Susyana Tjhan

Personal information
- National team: Indonesia
- Born: 19 November 1984 (age 41) Jakarta, Indonesia
- Height: 160 cm (5 ft 3 in)
- Weight: 54 kg (119 lb)

Sport
- Sport: Wushu
- Event: Changquan
- Team: Indonesia wushu team

Medal record
Women's wushu taolu
Representing Indonesia
Olympic Games (unofficial)
| Bronze medal – third place | 2008 Beijing | Changquan |
World Games
| Bronze medal – third place | 2009 Kaohsiung | Changquan |
World Combat Games
| Bronze medal – third place | 2010 Beijing | Changquan |
World Championships
| Bronze medal – third place | 2009 Toronto | Jianshu |
Asian Games
| Silver medal – second place | 2006 Doha | CQ All-Around |
| Bronze medal – third place | 2010 Guangzhou | Changquan |
Asian Championships
| Bronze medal – third place | 2004 Yangon | Gunshu |
| Bronze medal – third place | 2008 Macau | Qiangshu |
SEA Games
| Gold medal – first place | 2001 Kuala Lumpur | Gunshu |
| Gold medal – first place | 2009 Vientianne | Changquan |
| Gold medal – first place | 2011 Jakarta–Palembang | Jianshu+Qiangshu |
| Silver medal – second place | 2003 Hanoi | Jianshu |
| Silver medal – second place | 2003 Hanoi | Gunshu |
| Silver medal – second place | 2005 Manila | Changquan |
| Silver medal – second place | 2005 Manila | Jianshu |
| Silver medal – second place | 2005 Manila | Gunshu |
| Silver medal – second place | 2011 Jakarta–Palembang | Changquan |
| Bronze medal – third place | 2001 Kuala Lumpur | Daoshu |
| Bronze medal – third place | 2007 Nakhon Ratchasima | Changquan |

= Susyana Tjhan =

Indonesian wushu practitioner

Susyana Tjhan (born 19 November 1984) is an Indonesian former wushu taolu athlete.
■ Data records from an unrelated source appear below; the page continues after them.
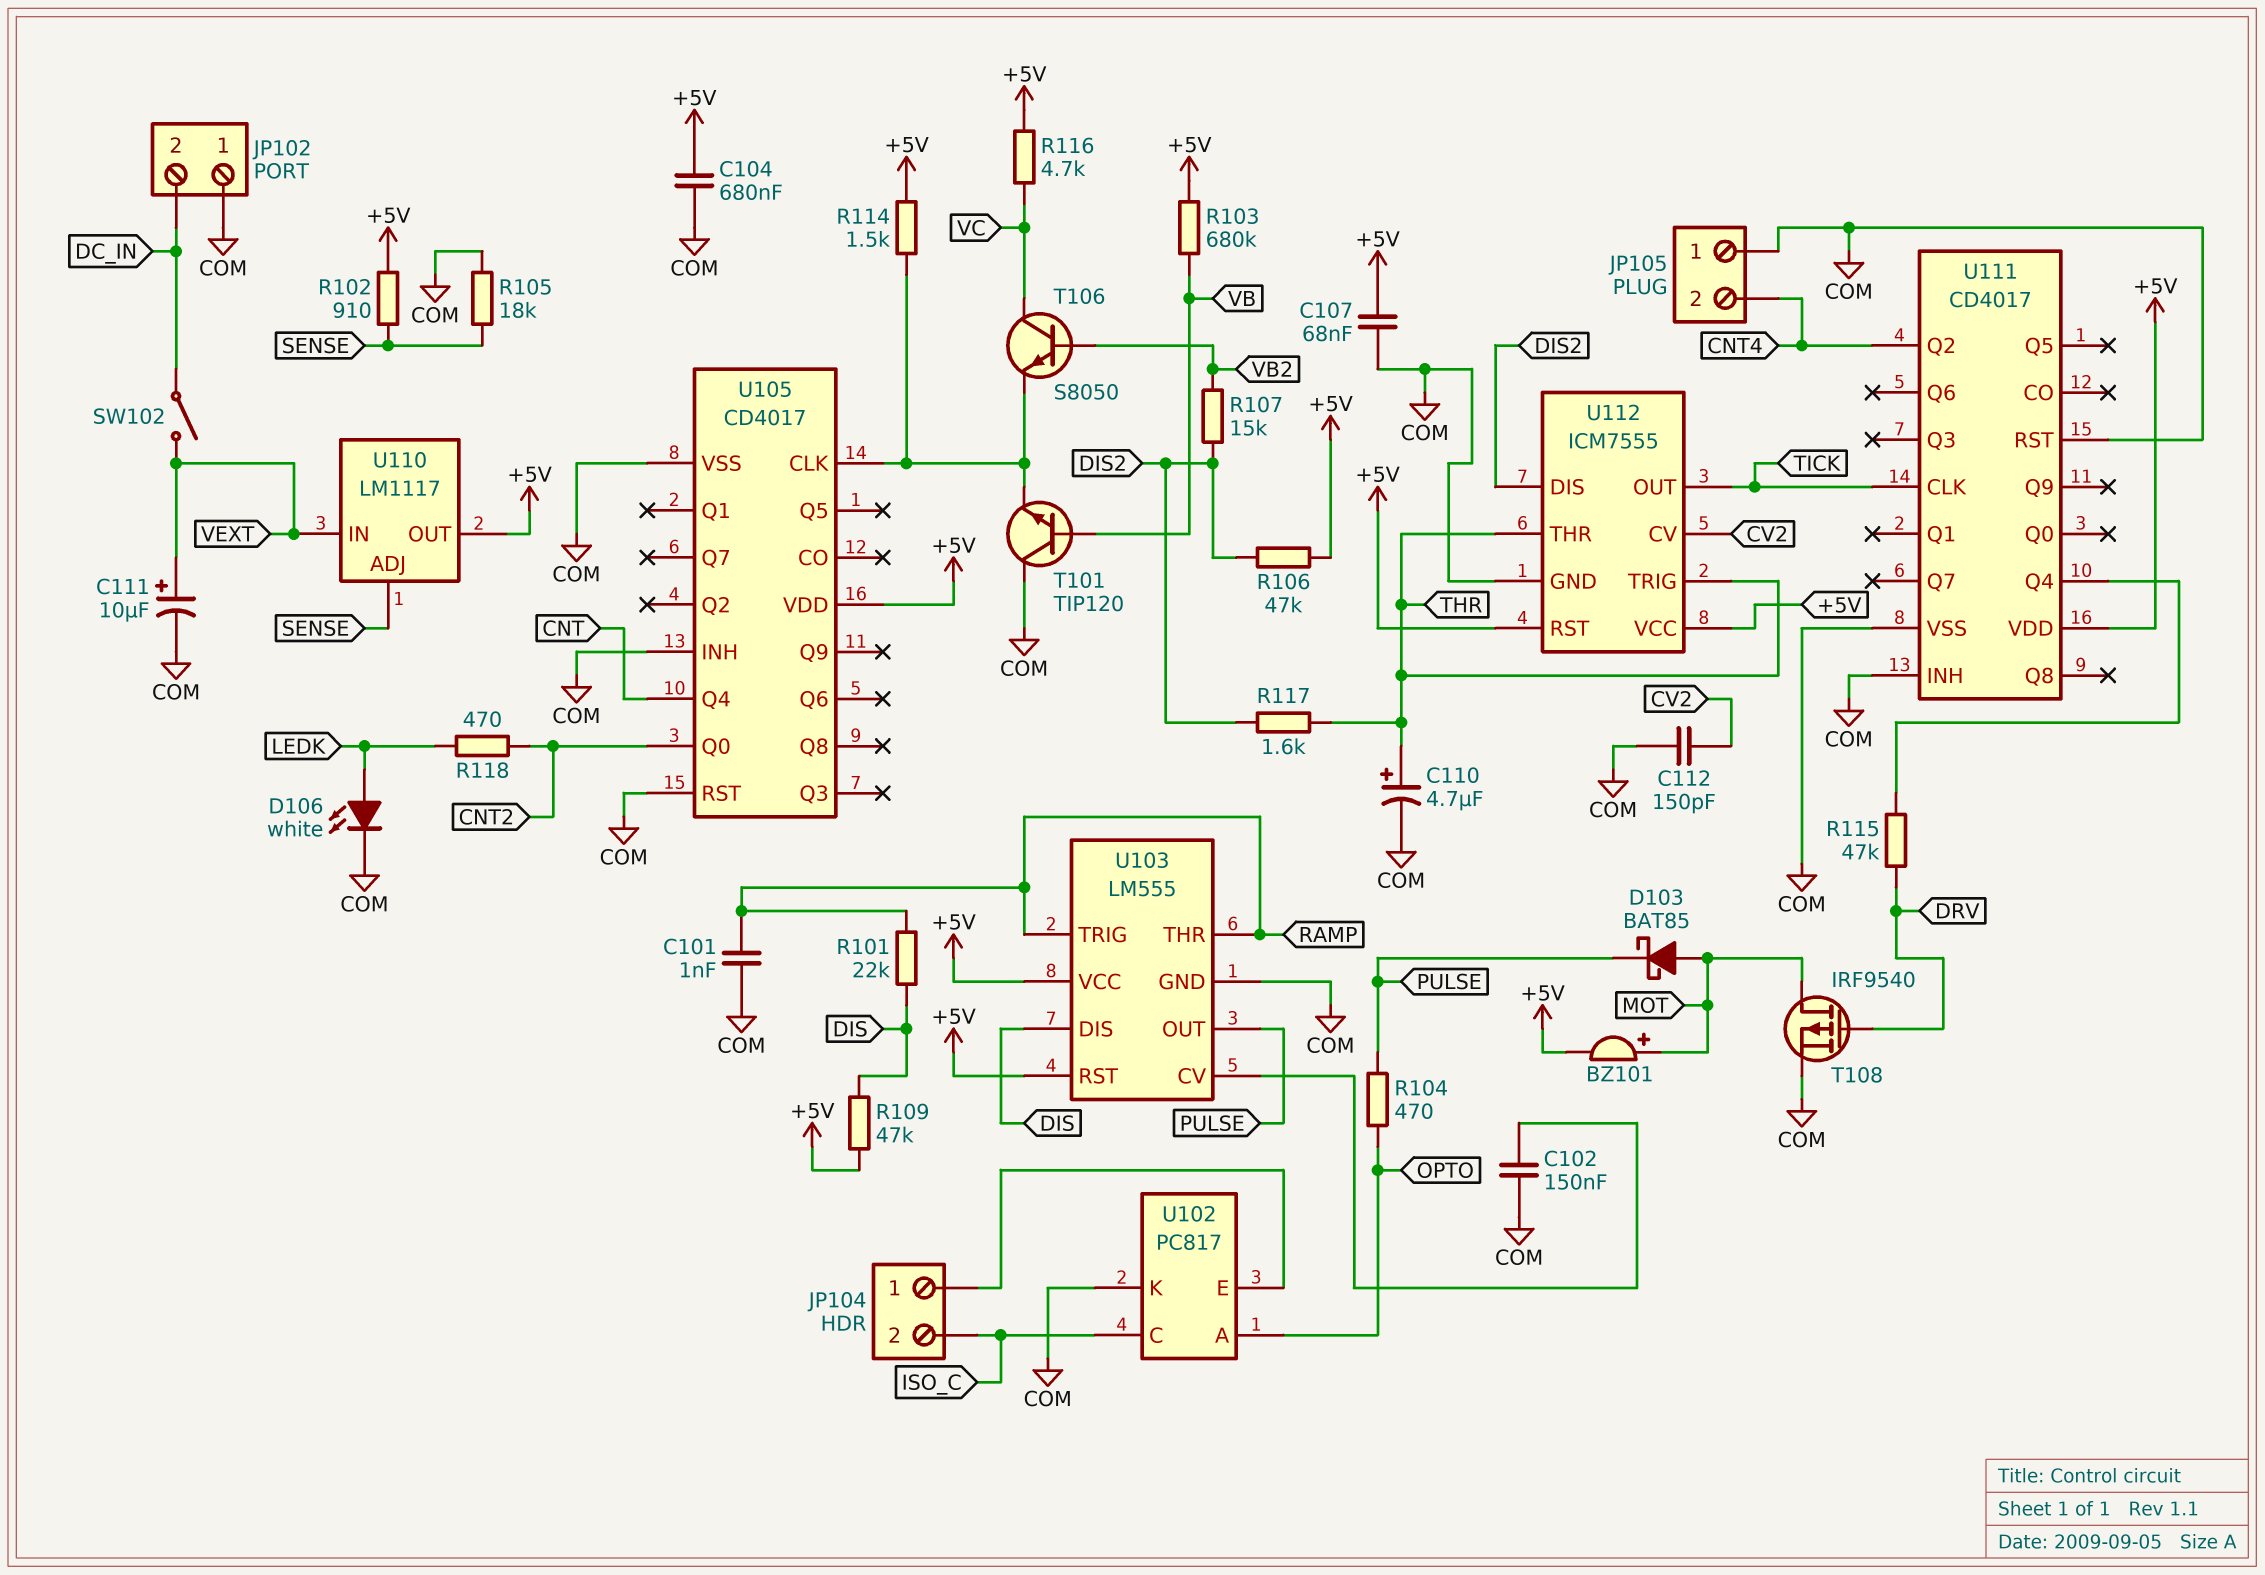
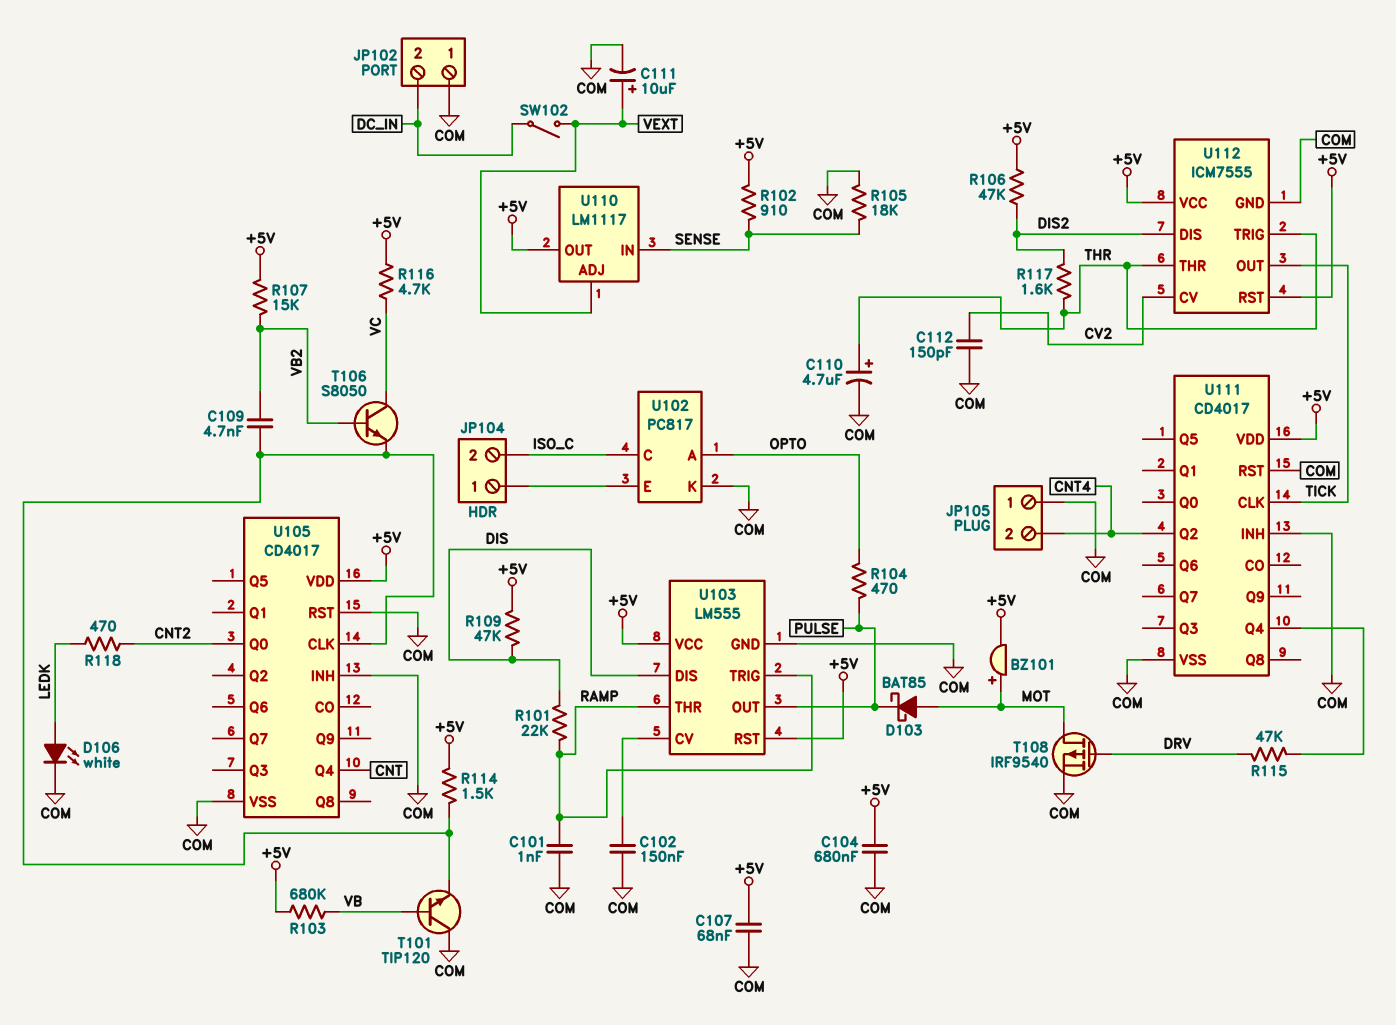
C109: none -> 4.7nF (U105/CLK, VB2)
R107: 15k (DIS2, VB2) -> 15k (+5V, VB2)
U110 pin ADJ: SENSE -> VEXT
U110 pin IN: VEXT -> SENSE

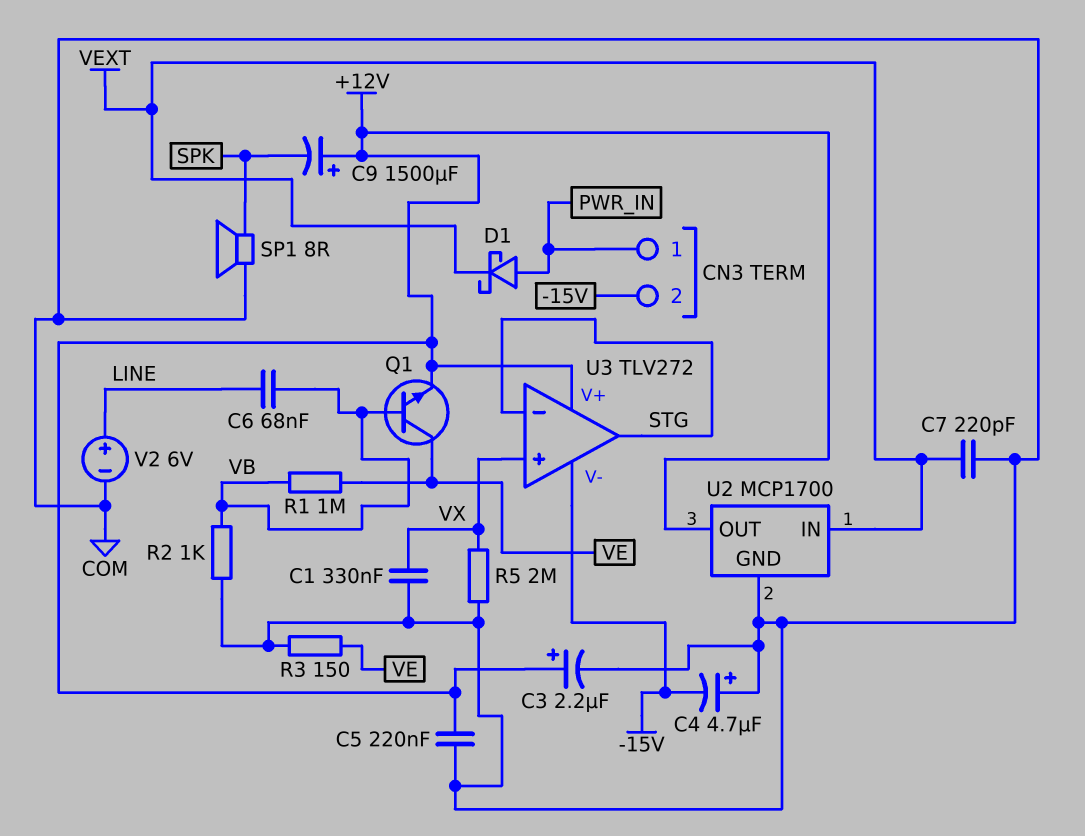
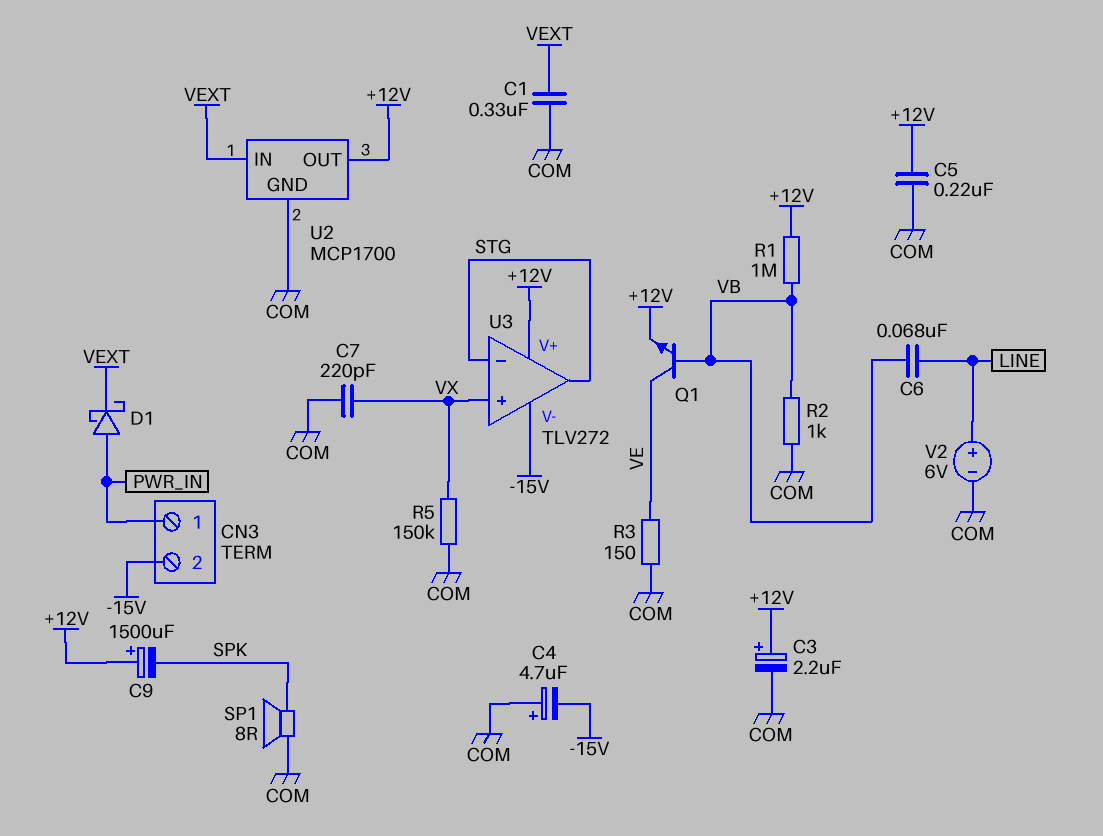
C1: 330nF (COM, VX) -> 330nF (COM, VEXT)
C7: 220pF (COM, VEXT) -> 220pF (COM, VX)
R1: 1M (VB, VE) -> 1M (+12V, VB)
R5: 2M (COM, VX) -> 150k (COM, VX)

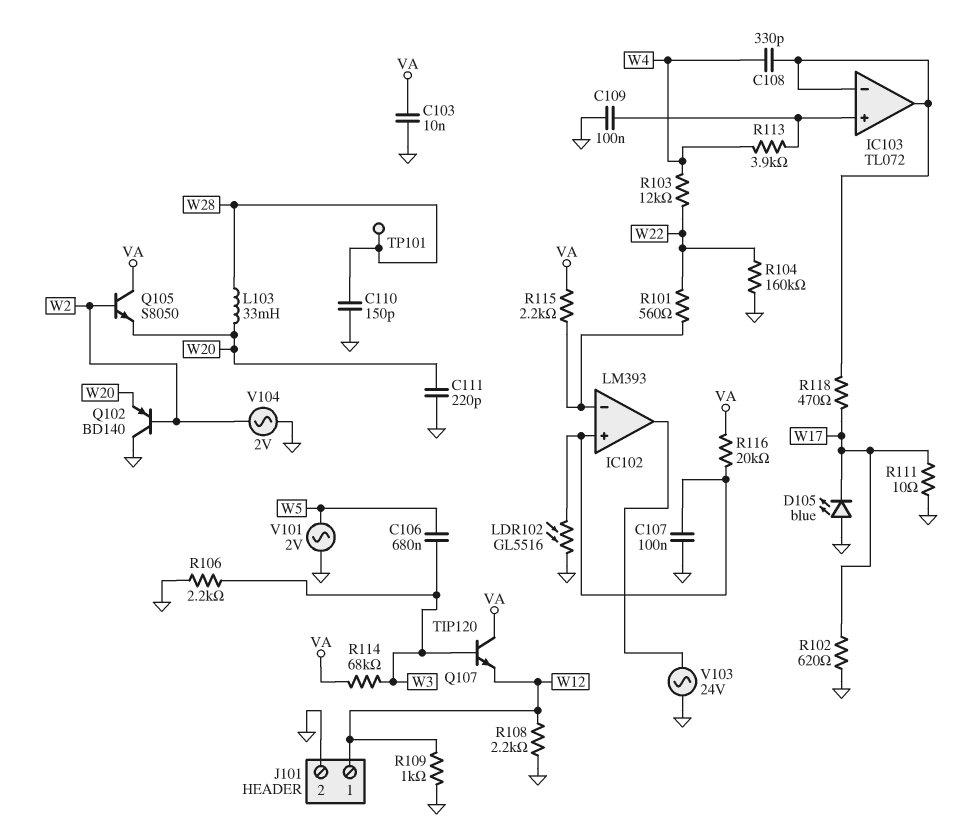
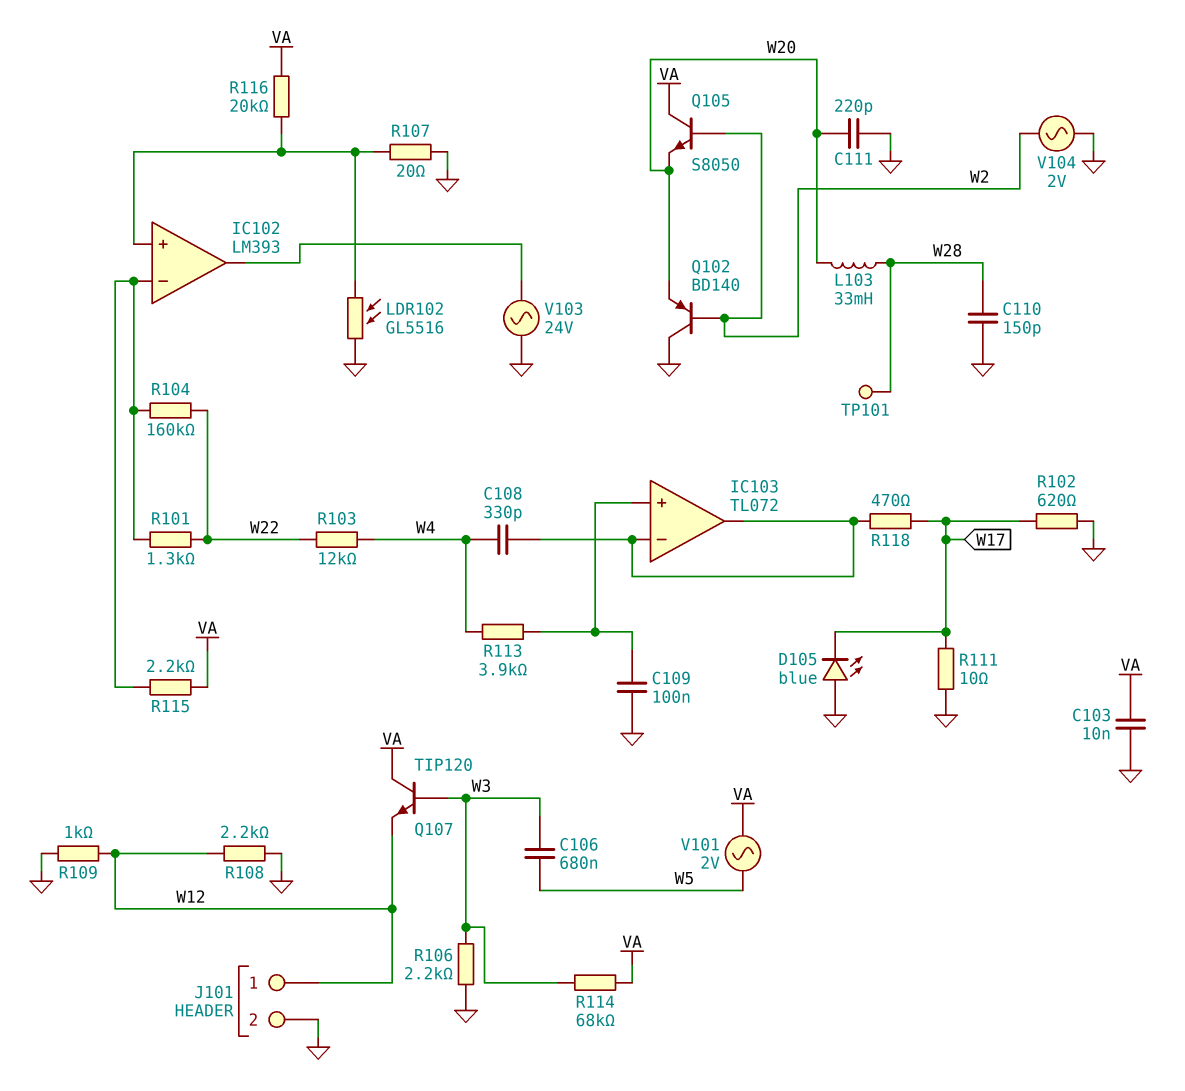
C107: 100nF (GND, IC102/in+) -> none
R101: 560 (IC102/in-, W22) -> 1.3k (IC102/in-, W22)
R104: 160k (GND, W22) -> 160k (IC102/in-, W22)
R107: none -> 20 (GND, IC102/in+)
V101: AC 2V (GND, W5) -> AC 2V (VA, W5)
She won the bronze medal at the 2008 Beijing Wushu Tournament, that was held in tandem with the 2008 Summer Olympic, in the women's changquan event. She became champion at the 2001 SEA Games, where she also won a bronze medal and became again champion at the 2009 SEA Games. She won the silver medal at the 2006 Asian Games and the silver medal at the 2010 Asian Games. At the 2009 World Games she won the bronze medal.